Task requirements:
Copy each line containing the word "linejoin" from the records that follow, please.

___ Entries provided ___

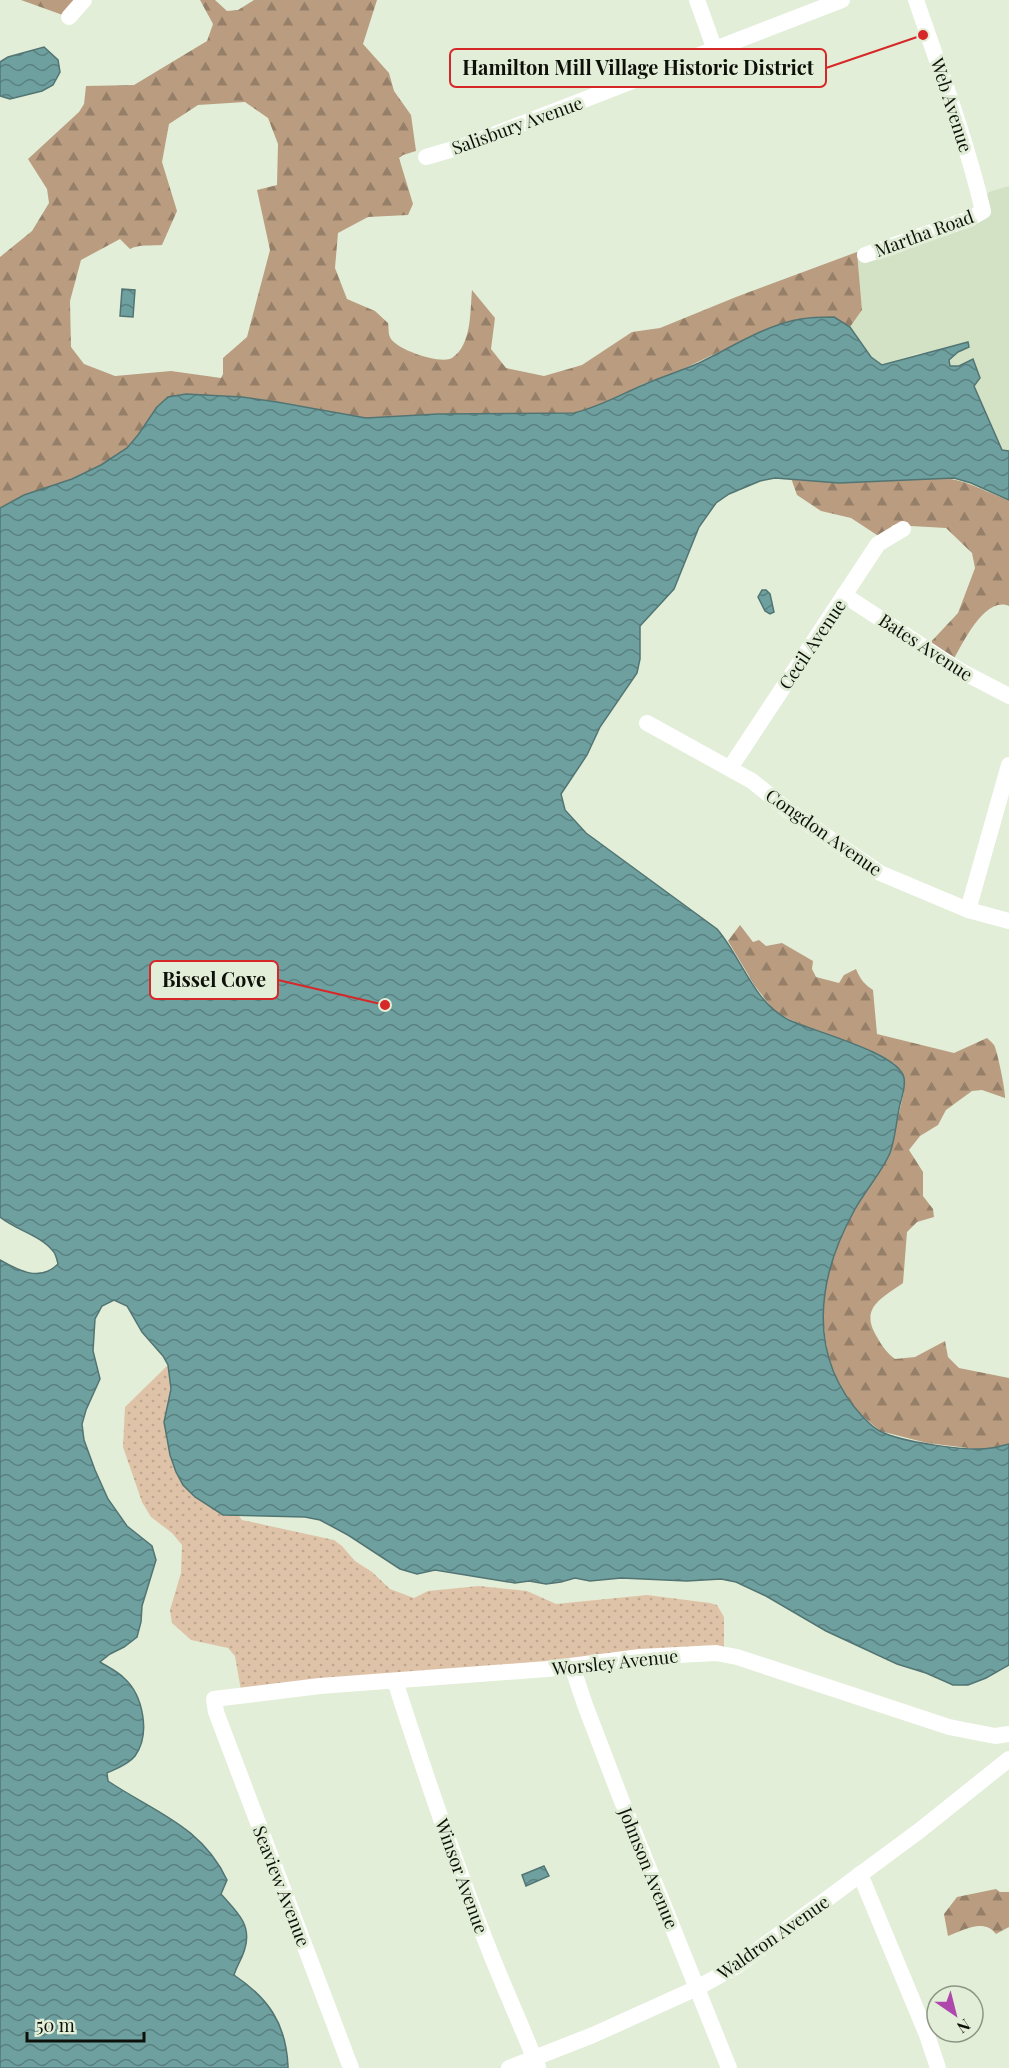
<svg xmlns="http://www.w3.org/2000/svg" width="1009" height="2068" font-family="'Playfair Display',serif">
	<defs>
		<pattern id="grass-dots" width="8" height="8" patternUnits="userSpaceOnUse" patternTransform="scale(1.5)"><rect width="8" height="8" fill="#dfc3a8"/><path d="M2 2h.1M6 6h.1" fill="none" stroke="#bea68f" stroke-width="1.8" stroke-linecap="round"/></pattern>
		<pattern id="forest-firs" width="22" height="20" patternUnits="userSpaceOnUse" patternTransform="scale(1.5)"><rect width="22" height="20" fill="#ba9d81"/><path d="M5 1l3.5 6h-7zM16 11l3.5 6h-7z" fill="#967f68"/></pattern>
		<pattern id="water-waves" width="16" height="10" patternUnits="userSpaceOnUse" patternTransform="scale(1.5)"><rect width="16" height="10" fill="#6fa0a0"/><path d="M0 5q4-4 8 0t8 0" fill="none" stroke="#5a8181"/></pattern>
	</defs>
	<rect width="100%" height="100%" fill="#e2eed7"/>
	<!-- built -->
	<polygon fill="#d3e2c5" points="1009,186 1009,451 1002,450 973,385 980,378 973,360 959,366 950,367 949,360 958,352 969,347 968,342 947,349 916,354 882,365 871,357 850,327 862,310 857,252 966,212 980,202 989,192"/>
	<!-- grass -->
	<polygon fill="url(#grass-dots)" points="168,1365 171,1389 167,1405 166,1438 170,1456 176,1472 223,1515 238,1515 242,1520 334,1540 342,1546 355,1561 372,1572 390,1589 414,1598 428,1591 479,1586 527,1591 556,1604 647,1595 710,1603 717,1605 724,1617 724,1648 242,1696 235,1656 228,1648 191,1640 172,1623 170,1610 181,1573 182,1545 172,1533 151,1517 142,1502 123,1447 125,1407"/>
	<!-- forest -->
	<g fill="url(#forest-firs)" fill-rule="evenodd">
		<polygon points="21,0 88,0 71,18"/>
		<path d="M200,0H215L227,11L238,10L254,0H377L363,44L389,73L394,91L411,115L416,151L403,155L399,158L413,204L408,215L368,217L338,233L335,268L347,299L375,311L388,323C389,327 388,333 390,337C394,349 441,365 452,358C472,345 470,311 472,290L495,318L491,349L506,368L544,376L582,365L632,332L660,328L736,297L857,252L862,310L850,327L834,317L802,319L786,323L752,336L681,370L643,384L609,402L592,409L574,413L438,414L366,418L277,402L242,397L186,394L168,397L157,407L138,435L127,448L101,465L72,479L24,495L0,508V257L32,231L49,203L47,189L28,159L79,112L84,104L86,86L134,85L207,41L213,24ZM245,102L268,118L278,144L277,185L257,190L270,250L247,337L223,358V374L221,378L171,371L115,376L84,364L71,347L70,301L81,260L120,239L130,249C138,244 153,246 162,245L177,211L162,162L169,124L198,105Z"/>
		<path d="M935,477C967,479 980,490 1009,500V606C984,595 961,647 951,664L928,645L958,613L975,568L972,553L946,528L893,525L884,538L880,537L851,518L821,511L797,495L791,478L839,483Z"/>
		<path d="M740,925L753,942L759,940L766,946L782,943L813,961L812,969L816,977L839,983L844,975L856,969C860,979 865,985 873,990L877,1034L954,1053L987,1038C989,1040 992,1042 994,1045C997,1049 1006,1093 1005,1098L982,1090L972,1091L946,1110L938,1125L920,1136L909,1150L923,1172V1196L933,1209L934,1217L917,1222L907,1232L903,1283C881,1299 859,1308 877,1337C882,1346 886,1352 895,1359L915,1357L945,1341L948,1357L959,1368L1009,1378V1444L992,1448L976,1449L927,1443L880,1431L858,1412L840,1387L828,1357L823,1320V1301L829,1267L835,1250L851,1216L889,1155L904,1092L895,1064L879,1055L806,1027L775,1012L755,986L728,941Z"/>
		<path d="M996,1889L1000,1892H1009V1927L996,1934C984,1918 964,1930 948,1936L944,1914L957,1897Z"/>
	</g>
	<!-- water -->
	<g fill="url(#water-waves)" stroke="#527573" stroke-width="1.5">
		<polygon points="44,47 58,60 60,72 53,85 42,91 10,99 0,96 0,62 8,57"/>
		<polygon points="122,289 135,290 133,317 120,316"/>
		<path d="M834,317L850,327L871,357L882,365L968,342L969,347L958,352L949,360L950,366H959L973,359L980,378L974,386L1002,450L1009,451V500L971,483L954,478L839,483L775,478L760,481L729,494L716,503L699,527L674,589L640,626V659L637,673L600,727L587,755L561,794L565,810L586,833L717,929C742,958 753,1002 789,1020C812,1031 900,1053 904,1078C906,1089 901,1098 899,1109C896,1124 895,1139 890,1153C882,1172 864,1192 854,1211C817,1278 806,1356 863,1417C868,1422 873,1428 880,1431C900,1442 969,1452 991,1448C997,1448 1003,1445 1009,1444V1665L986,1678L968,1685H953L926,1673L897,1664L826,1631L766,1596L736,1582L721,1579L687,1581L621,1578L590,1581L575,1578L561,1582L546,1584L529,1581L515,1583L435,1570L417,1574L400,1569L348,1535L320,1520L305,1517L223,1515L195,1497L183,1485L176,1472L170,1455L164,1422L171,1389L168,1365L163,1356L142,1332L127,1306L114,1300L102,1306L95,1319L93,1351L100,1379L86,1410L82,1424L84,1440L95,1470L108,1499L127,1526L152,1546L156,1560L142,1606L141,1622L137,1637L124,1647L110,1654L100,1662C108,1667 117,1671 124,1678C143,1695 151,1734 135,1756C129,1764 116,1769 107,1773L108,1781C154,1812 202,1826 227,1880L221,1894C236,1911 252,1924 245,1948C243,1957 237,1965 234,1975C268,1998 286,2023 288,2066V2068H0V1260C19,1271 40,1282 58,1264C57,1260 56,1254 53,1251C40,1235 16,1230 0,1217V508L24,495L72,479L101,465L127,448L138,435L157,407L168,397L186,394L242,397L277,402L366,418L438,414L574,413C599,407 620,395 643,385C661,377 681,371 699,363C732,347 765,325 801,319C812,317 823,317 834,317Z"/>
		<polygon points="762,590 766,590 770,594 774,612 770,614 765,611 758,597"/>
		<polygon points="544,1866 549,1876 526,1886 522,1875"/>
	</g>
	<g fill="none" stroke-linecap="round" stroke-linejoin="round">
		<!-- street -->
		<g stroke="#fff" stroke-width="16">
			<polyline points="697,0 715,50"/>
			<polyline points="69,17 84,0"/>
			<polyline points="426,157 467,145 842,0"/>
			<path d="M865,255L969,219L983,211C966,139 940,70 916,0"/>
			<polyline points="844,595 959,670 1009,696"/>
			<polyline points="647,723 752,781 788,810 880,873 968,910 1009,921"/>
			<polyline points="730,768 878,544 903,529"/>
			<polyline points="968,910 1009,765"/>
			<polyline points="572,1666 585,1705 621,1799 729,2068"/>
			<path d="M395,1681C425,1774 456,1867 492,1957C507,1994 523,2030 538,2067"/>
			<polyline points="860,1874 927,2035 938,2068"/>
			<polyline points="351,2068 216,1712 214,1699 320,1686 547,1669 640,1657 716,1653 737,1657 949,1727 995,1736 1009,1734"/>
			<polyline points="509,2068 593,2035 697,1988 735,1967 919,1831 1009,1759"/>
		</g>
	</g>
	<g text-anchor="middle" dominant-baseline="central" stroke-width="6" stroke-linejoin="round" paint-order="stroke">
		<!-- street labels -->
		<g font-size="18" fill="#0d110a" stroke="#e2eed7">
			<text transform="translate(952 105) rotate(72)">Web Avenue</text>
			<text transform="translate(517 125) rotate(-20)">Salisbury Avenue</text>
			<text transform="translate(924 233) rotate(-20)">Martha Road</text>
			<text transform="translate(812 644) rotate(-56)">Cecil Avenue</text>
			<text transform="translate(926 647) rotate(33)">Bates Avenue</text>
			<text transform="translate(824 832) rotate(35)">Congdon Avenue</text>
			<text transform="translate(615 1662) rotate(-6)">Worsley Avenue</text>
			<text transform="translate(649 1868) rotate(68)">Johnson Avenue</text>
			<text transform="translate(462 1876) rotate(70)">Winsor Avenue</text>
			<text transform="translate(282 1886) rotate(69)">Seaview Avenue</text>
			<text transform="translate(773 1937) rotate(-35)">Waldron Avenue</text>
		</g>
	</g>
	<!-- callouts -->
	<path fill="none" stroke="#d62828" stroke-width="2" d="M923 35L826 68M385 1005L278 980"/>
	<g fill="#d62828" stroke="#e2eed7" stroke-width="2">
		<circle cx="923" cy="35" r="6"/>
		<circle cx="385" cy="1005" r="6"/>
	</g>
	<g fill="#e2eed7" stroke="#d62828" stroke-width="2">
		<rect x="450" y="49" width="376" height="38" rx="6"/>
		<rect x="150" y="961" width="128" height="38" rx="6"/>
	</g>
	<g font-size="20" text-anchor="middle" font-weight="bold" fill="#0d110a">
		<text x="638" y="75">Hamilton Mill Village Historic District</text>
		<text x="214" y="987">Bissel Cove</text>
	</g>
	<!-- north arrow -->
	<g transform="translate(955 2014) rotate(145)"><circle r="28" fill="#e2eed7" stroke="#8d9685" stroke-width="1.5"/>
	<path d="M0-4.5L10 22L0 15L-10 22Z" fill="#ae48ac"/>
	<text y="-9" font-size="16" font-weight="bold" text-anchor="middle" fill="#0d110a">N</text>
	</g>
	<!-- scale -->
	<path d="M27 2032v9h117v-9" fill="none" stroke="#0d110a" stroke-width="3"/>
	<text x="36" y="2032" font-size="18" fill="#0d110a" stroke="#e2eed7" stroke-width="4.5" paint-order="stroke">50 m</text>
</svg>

___

Finished exercise:
	<g fill="none" stroke-linecap="round" stroke-linejoin="round">
	<g text-anchor="middle" dominant-baseline="central" stroke-width="6" stroke-linejoin="round" paint-order="stroke">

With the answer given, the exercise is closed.